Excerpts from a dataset
((

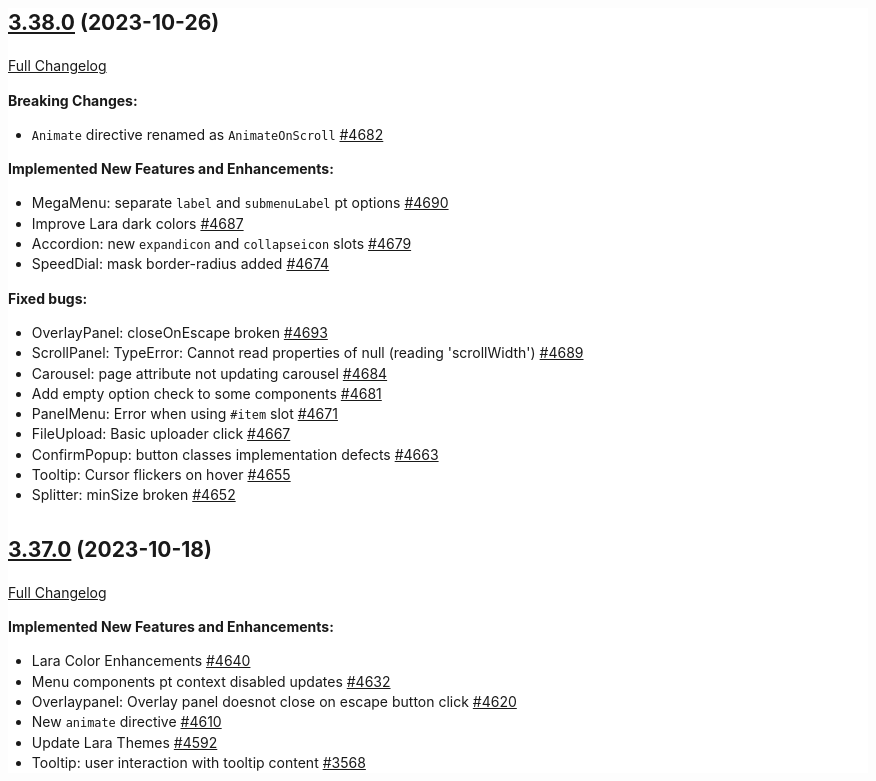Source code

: ## [3.38.0](https://github.com/primefaces/primevue/tree/3.38.0) (2023-10-26)

[Full Changelog](https://github.com/primefaces/primevue/compare/3.37.0...3.38.0)

**Breaking Changes:**

-   `Animate` directive renamed as `AnimateOnScroll` [\#4682](https://github.com/primefaces/primevue/issues/4682)

**Implemented New Features and Enhancements:**

-   MegaMenu: separate `label` and `submenuLabel` pt options [\#4690](https://github.com/primefaces/primevue/issues/4690)
-   Improve Lara dark colors [\#4687](https://github.com/primefaces/primevue/issues/4687)
-   Accordion: new `expandicon` and `collapseicon` slots [\#4679](https://github.com/primefaces/primevue/issues/4679)
-   SpeedDial: mask border-radius added [\#4674](https://github.com/primefaces/primevue/issues/4674)

**Fixed bugs:**

-   OverlayPanel: closeOnEscape broken [\#4693](https://github.com/primefaces/primevue/issues/4693)
-   ScrollPanel: TypeError: Cannot read properties of null \(reading 'scrollWidth'\) [\#4689](https://github.com/primefaces/primevue/issues/4689)
-   Carousel: page attribute not updating carousel [\#4684](https://github.com/primefaces/primevue/issues/4684)
-   Add empty option check to some components [\#4681](https://github.com/primefaces/primevue/issues/4681)
-   PanelMenu: Error when using `#item` slot [\#4671](https://github.com/primefaces/primevue/issues/4671)
-   FileUpload: Basic uploader click [\#4667](https://github.com/primefaces/primevue/issues/4667)
-   ConfirmPopup: button classes implementation defects [\#4663](https://github.com/primefaces/primevue/issues/4663)
-   Tooltip: Cursor flickers on hover [\#4655](https://github.com/primefaces/primevue/issues/4655)
-   Splitter: minSize broken [\#4652](https://github.com/primefaces/primevue/issues/4652)

## [3.37.0](https://github.com/primefaces/primevue/tree/3.37.0) (2023-10-18)

[Full Changelog](https://github.com/primefaces/primevue/compare/3.36.0...3.37.0)

**Implemented New Features and Enhancements:**

-   Lara Color Enhancements [\#4640](https://github.com/primefaces/primevue/issues/4640)
-   Menu components pt context disabled updates [\#4632](https://github.com/primefaces/primevue/issues/4632)
-   Overlaypanel: Overlay panel doesnot close on escape button click [\#4620](https://github.com/primefaces/primevue/issues/4620)
-   New `animate` directive [\#4610](https://github.com/primefaces/primevue/issues/4610)
-   Update Lara Themes [\#4592](https://github.com/primefaces/primevue/issues/4592)
-   Tooltip: user interaction with tooltip content [\#3568](https://github.com/primefaces/primevue/issues/3568)
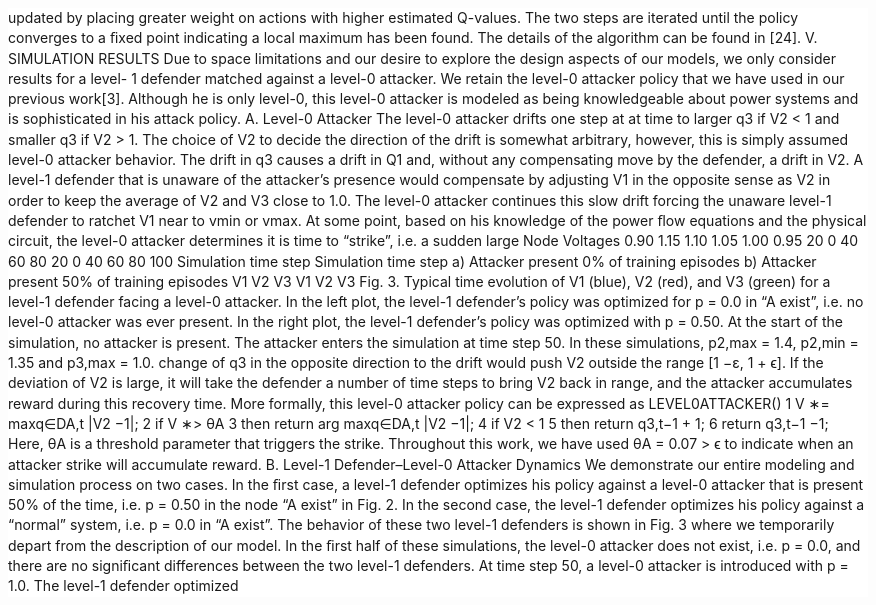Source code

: updated by placing greater weight on actions with higher estimated Q-values. The two steps are iterated until the policy converges to a ﬁxed point indicating a local maximum has been found. The details of the algorithm can be found in [24]. V. SIMULATION RESULTS Due to space limitations and our desire to explore the design aspects of our models, we only consider results for a level- 1 defender matched against a level-0 attacker. We retain the level-0 attacker policy that we have used in our previous work[3]. Although he is only level-0, this level-0 attacker is modeled as being knowledgeable about power systems and is sophisticated in his attack policy. A. Level-0 Attacker The level-0 attacker drifts one step at at time to larger q3 if V2 < 1 and smaller q3 if V2 > 1. The choice of V2 to decide the direction of the drift is somewhat arbitrary, however, this is simply assumed level-0 attacker behavior. The drift in q3 causes a drift in Q1 and, without any compensating move by the defender, a drift in V2. A level-1 defender that is unaware of the attacker’s presence would compensate by adjusting V1 in the opposite sense as V2 in order to keep the average of V2 and V3 close to 1.0. The level-0 attacker continues this slow drift forcing the unaware level-1 defender to ratchet V1 near to vmin or vmax. At some point, based on his knowledge of the power ﬂow equations and the physical circuit, the level-0 attacker determines it is time to “strike”, i.e. a sudden large Node Voltages 0.90 1.15 1.10 1.05 1.00 0.95 20 0 40 60 80 20 0 40 60 80 100 Simulation time step Simulation time step a) Attacker present 0% of training episodes b) Attacker present 50% of training episodes V1 V2 V3 V1 V2 V3 Fig. 3. Typical time evolution of V1 (blue), V2 (red), and V3 (green) for a level-1 defender facing a level-0 attacker. In the left plot, the level-1 defender’s policy was optimized for p = 0.0 in “A exist”, i.e. no level-0 attacker was ever present. In the right plot, the level-1 defender’s policy was optimized with p = 0.50. At the start of the simulation, no attacker is present. The attacker enters the simulation at time step 50. In these simulations, p2,max = 1.4, p2,min = 1.35 and p3,max = 1.0. change of q3 in the opposite direction to the drift would push V2 outside the range [1 −ε, 1 + ϵ]. If the deviation of V2 is large, it will take the defender a number of time steps to bring V2 back in range, and the attacker accumulates reward during this recovery time. More formally, this level-0 attacker policy can be expressed as LEVEL0ATTACKER() 1 V ∗= maxq∈DA,t |V2 −1|; 2 if V ∗> θA 3 then return arg maxq∈DA,t |V2 −1|; 4 if V2 < 1 5 then return q3,t−1 + 1; 6 return q3,t−1 −1; Here, θA is a threshold parameter that triggers the strike. Throughout this work, we have used θA = 0.07 > ϵ to indicate when an attacker strike will accumulate reward. B. Level-1 Defender–Level-0 Attacker Dynamics We demonstrate our entire modeling and simulation process on two cases. In the ﬁrst case, a level-1 defender optimizes his policy against a level-0 attacker that is present 50% of the time, i.e. p = 0.50 in the node “A exist” in Fig. 2. In the second case, the level-1 defender optimizes his policy against a “normal” system, i.e. p = 0.0 in “A exist”. The behavior of these two level-1 defenders is shown in Fig. 3 where we temporarily depart from the description of our model. In the ﬁrst half of these simulations, the level-0 attacker does not exist, i.e. p = 0.0, and there are no signiﬁcant differences between the two level-1 defenders. At time step 50, a level-0 attacker is introduced with p = 1.0. The level-1 defender optimized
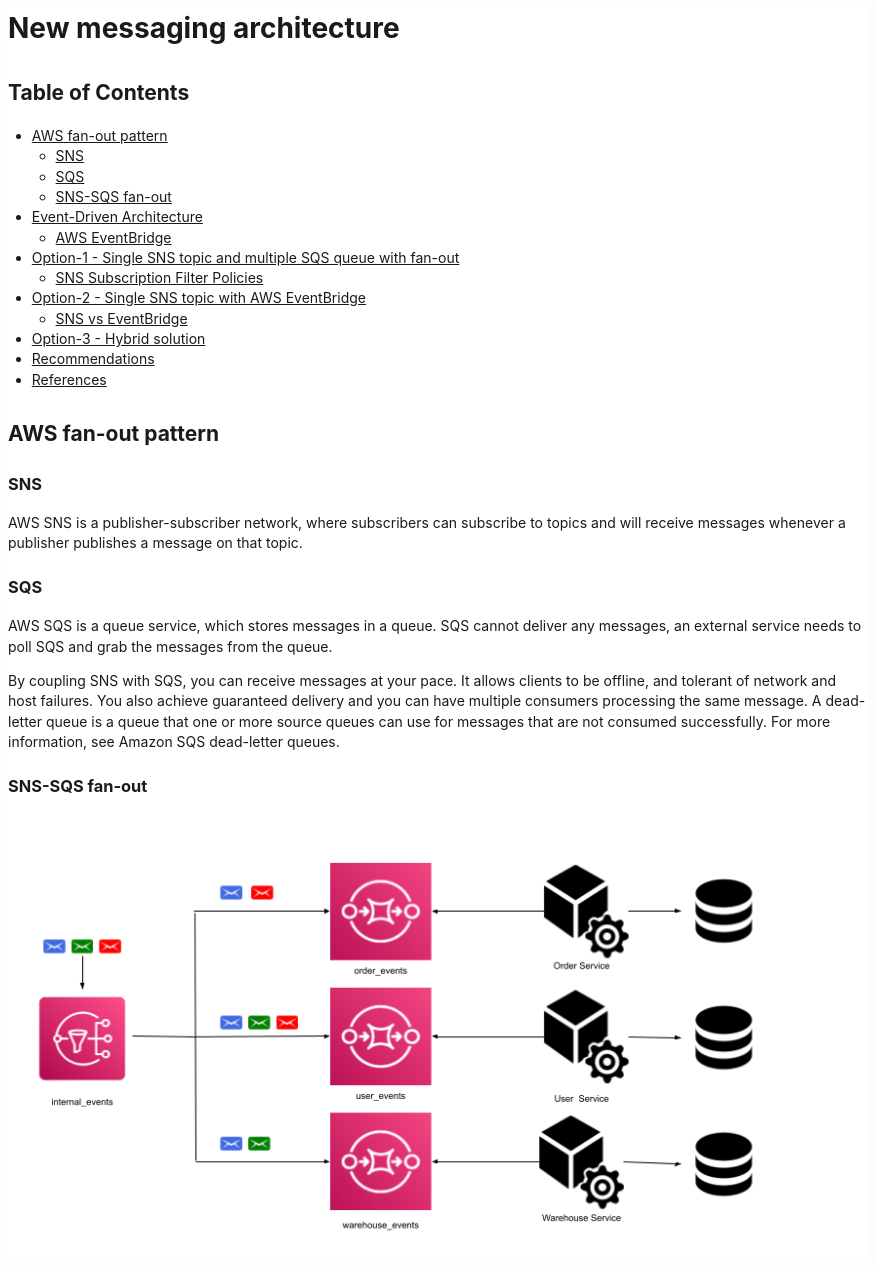 # New messaging architecture

## Table of Contents
- [AWS fan-out pattern](#aws-fan-out-pattern)
    - [SNS](#sns)
    - [SQS](#sqs)
    - [SNS-SQS fan-out](#sns-sqs-fan-out)
- [Event-Driven Architecture](#event-driven-architecture)
    - [AWS EventBridge](#aws-eventbridge)
- [Option-1 - Single SNS topic and multiple SQS queue with fan-out](#option-1---single-sns-topic-and-multiple-sqs-queue-with-fan-out)
    - [SNS Subscription Filter Policies](#sns-subscription-filter-policies)
- [Option-2 - Single SNS topic with AWS EventBridge](#option-2---aws-eventbridge)
    - [SNS vs EventBridge](#sns-vs-eventbridge)
- [Option-3 - Hybrid solution](#option-3---multiple-sns-topics-and-sqs-queues-with-fan-out)
- [Recommendations](#recommendations)
- [References](#references)

## AWS fan-out pattern

### SNS
AWS SNS is a publisher-subscriber network, where subscribers can subscribe to topics and will receive messages whenever a publisher publishes a message on that topic.

### SQS
AWS SQS is a queue service, which stores messages in a queue. SQS cannot deliver any messages, an external service needs to poll SQS and grab the messages from the queue.

By coupling SNS with SQS, you can receive messages at your pace. It allows clients to be offline, and tolerant of network and host failures. You also achieve guaranteed delivery and you can have multiple consumers processing the same message.
A dead-letter queue is a queue that one or more source queues can use for messages that are not consumed successfully. For more information, see Amazon SQS dead-letter queues.

### SNS-SQS fan-out

![pic1](./diagrams/sns-sqs-fanout.png)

))

EXERCISE DETAILS:
All of the data needs repeating exactly, but the pictures do not.

ANSWER TO THIS TASK:
Source code

: ## [3.38.0](https://github.com/primefaces/primevue/tree/3.38.0) (2023-10-26)

[Full Changelog](https://github.com/primefaces/primevue/compare/3.37.0...3.38.0)

**Breaking Changes:**

-   `Animate` directive renamed as `AnimateOnScroll` [\#4682](https://github.com/primefaces/primevue/issues/4682)

**Implemented New Features and Enhancements:**

-   MegaMenu: separate `label` and `submenuLabel` pt options [\#4690](https://github.com/primefaces/primevue/issues/4690)
-   Improve Lara dark colors [\#4687](https://github.com/primefaces/primevue/issues/4687)
-   Accordion: new `expandicon` and `collapseicon` slots [\#4679](https://github.com/primefaces/primevue/issues/4679)
-   SpeedDial: mask border-radius added [\#4674](https://github.com/primefaces/primevue/issues/4674)

**Fixed bugs:**

-   OverlayPanel: closeOnEscape broken [\#4693](https://github.com/primefaces/primevue/issues/4693)
-   ScrollPanel: TypeError: Cannot read properties of null \(reading 'scrollWidth'\) [\#4689](https://github.com/primefaces/primevue/issues/4689)
-   Carousel: page attribute not updating carousel [\#4684](https://github.com/primefaces/primevue/issues/4684)
-   Add empty option check to some components [\#4681](https://github.com/primefaces/primevue/issues/4681)
-   PanelMenu: Error when using `#item` slot [\#4671](https://github.com/primefaces/primevue/issues/4671)
-   FileUpload: Basic uploader click [\#4667](https://github.com/primefaces/primevue/issues/4667)
-   ConfirmPopup: button classes implementation defects [\#4663](https://github.com/primefaces/primevue/issues/4663)
-   Tooltip: Cursor flickers on hover [\#4655](https://github.com/primefaces/primevue/issues/4655)
-   Splitter: minSize broken [\#4652](https://github.com/primefaces/primevue/issues/4652)

## [3.37.0](https://github.com/primefaces/primevue/tree/3.37.0) (2023-10-18)

[Full Changelog](https://github.com/primefaces/primevue/compare/3.36.0...3.37.0)

**Implemented New Features and Enhancements:**

-   Lara Color Enhancements [\#4640](https://github.com/primefaces/primevue/issues/4640)
-   Menu components pt context disabled updates [\#4632](https://github.com/primefaces/primevue/issues/4632)
-   Overlaypanel: Overlay panel doesnot close on escape button click [\#4620](https://github.com/primefaces/primevue/issues/4620)
-   New `animate` directive [\#4610](https://github.com/primefaces/primevue/issues/4610)
-   Update Lara Themes [\#4592](https://github.com/primefaces/primevue/issues/4592)
-   Tooltip: user interaction with tooltip content [\#3568](https://github.com/primefaces/primevue/issues/3568)
Source code

: updated by placing greater weight on actions with higher estimated Q-values. The two steps are iterated until the policy converges to a ﬁxed point indicating a local maximum has been found. The details of the algorithm can be found in [24]. V. SIMULATION RESULTS Due to space limitations and our desire to explore the design aspects of our models, we only consider results for a level- 1 defender matched against a level-0 attacker. We retain the level-0 attacker policy that we have used in our previous work[3]. Although he is only level-0, this level-0 attacker is modeled as being knowledgeable about power systems and is sophisticated in his attack policy. A. Level-0 Attacker The level-0 attacker drifts one step at at time to larger q3 if V2 < 1 and smaller q3 if V2 > 1. The choice of V2 to decide the direction of the drift is somewhat arbitrary, however, this is simply assumed level-0 attacker behavior. The drift in q3 causes a drift in Q1 and, without any compensating move by the defender, a drift in V2. A level-1 defender that is unaware of the attacker’s presence would compensate by adjusting V1 in the opposite sense as V2 in order to keep the average of V2 and V3 close to 1.0. The level-0 attacker continues this slow drift forcing the unaware level-1 defender to ratchet V1 near to vmin or vmax. At some point, based on his knowledge of the power ﬂow equations and the physical circuit, the level-0 attacker determines it is time to “strike”, i.e. a sudden large Node Voltages 0.90 1.15 1.10 1.05 1.00 0.95 20 0 40 60 80 20 0 40 60 80 100 Simulation time step Simulation time step a) Attacker present 0% of training episodes b) Attacker present 50% of training episodes V1 V2 V3 V1 V2 V3 Fig. 3. Typical time evolution of V1 (blue), V2 (red), and V3 (green) for a level-1 defender facing a level-0 attacker. In the left plot, the level-1 defender’s policy was optimized for p = 0.0 in “A exist”, i.e. no level-0 attacker was ever present. In the right plot, the level-1 defender’s policy was optimized with p = 0.50. At the start of the simulation, no attacker is present. The attacker enters the simulation at time step 50. In these simulations, p2,max = 1.4, p2,min = 1.35 and p3,max = 1.0. change of q3 in the opposite direction to the drift would push V2 outside the range [1 −ε, 1 + ϵ]. If the deviation of V2 is large, it will take the defender a number of time steps to bring V2 back in range, and the attacker accumulates reward during this recovery time. More formally, this level-0 attacker policy can be expressed as LEVEL0ATTACKER() 1 V ∗= maxq∈DA,t |V2 −1|; 2 if V ∗> θA 3 then return arg maxq∈DA,t |V2 −1|; 4 if V2 < 1 5 then return q3,t−1 + 1; 6 return q3,t−1 −1; Here, θA is a threshold parameter that triggers the strike. Throughout this work, we have used θA = 0.07 > ϵ to indicate when an attacker strike will accumulate reward. B. Level-1 Defender–Level-0 Attacker Dynamics We demonstrate our entire modeling and simulation process on two cases. In the ﬁrst case, a level-1 defender optimizes his policy against a level-0 attacker that is present 50% of the time, i.e. p = 0.50 in the node “A exist” in Fig. 2. In the second case, the level-1 defender optimizes his policy against a “normal” system, i.e. p = 0.0 in “A exist”. The behavior of these two level-1 defenders is shown in Fig. 3 where we temporarily depart from the description of our model. In the ﬁrst half of these simulations, the level-0 attacker does not exist, i.e. p = 0.0, and there are no signiﬁcant differences between the two level-1 defenders. At time step 50, a level-0 attacker is introduced with p = 1.0. The level-1 defender optimized
 # New messaging architecture

## Table of Contents
- [AWS fan-out pattern](#aws-fan-out-pattern)
    - [SNS](#sns)
    - [SQS](#sqs)
    - [SNS-SQS fan-out](#sns-sqs-fan-out)
- [Event-Driven Architecture](#event-driven-architecture)
    - [AWS EventBridge](#aws-eventbridge)
- [Option-1 - Single SNS topic and multiple SQS queue with fan-out](#option-1---single-sns-topic-and-multiple-sqs-queue-with-fan-out)
    - [SNS Subscription Filter Policies](#sns-subscription-filter-policies)
- [Option-2 - Single SNS topic with AWS EventBridge](#option-2---aws-eventbridge)
    - [SNS vs EventBridge](#sns-vs-eventbridge)
- [Option-3 - Hybrid solution](#option-3---multiple-sns-topics-and-sqs-queues-with-fan-out)
- [Recommendations](#recommendations)
- [References](#references)

## AWS fan-out pattern

### SNS
AWS SNS is a publisher-subscriber network, where subscribers can subscribe to topics and will receive messages whenever a publisher publishes a message on that topic.

### SQS
AWS SQS is a queue service, which stores messages in a queue. SQS cannot deliver any messages, an external service needs to poll SQS and grab the messages from the queue.

By coupling SNS with SQS, you can receive messages at your pace. It allows clients to be offline, and tolerant of network and host failures. You also achieve guaranteed delivery and you can have multiple consumers processing the same message.
A dead-letter queue is a queue that one or more source queues can use for messages that are not consumed successfully. For more information, see Amazon SQS dead-letter queues.

### SNS-SQS fan-out

![pic1](./diagrams/sns-sqs-fanout.png)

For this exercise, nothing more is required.